Стало быть, проблему этого несоответствия Гёте решает таким образом, что все не относящееся к службе воспринимает как увлечение, или любительство, – слово, которое лишь много позже приобрело отрицательный оттенок. «Я привыкаю к этому новому миру, ни на волос не отступая от того, что внутренне поддерживает меня и делает меня счастливым»[873].

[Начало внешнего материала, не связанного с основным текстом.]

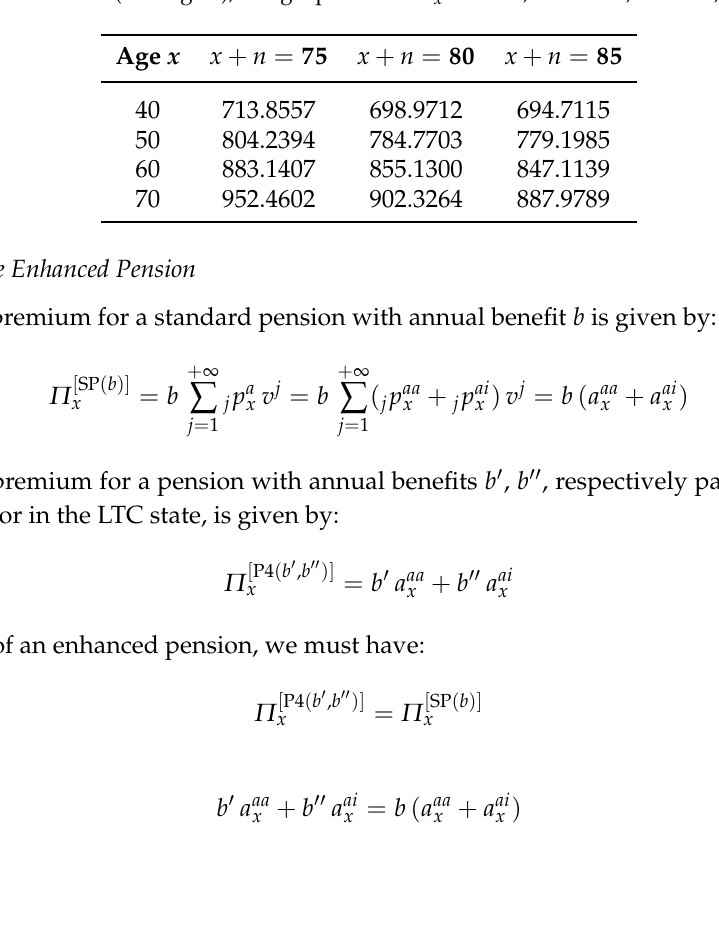
Table 7. Product 3b (Package b); single premium Π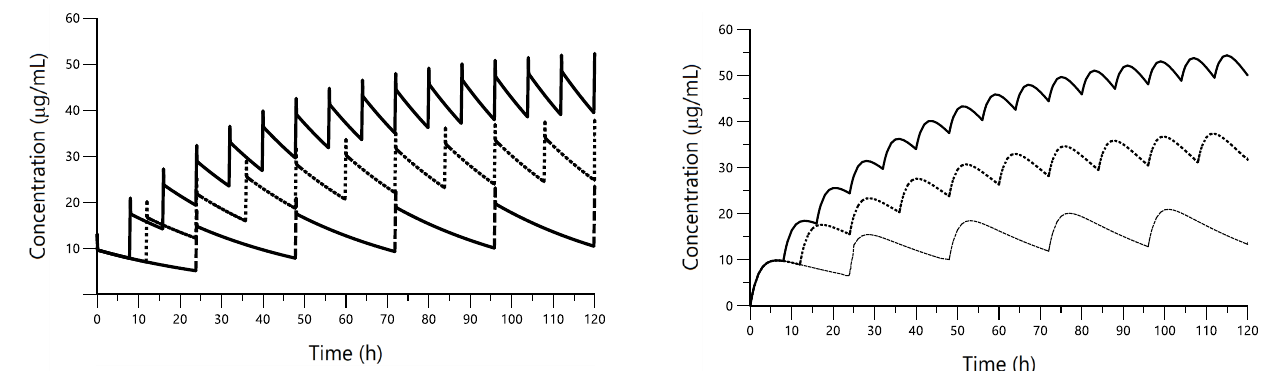
Figure 4. Plots of overlayed simulated concentrations achieved after IV ( left ) and IM ( right ) administration of CP at 3 and 4 mg/kg, respectively, every 8 (solid line), 12 (dotted line) and 24 h (dashed line).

Такое ощущение, что Гёте начинает вести двойную жизнь. «Как, еще живя в отцовском доме, я не допускал и мысли соединить явления духа и юридическую практику, так и теперь я держу на расстоянии тайного советника и свое другое Я, не позволяя тайному советнику окончательно одержать верх»[874]. Гёте даже как будто гордится тем, что довольно ловко справляется с этой двойной жизнью. Так, своему другу Кнебелю он признается, что, жалуясь на чрезмерную загруженность делами, он ограждает себя от докучливых посетителей и находит время для себя. Или же раз в неделю он устраивает «большое чаепитие», тем самым отдавая «дань светскому общению»[875]. Двойная жизнь, впрочем, не означает для него отсутствие точек соприкосновения между двумя ее сферами. «Лишь в самой глубине своих планов, замыслов и начинаний я странным образом всегда остаюсь верен себе и так вновь объединяю свою общественную, политическую, моральную и поэтическую жизнь в один невидимый клубок»[876].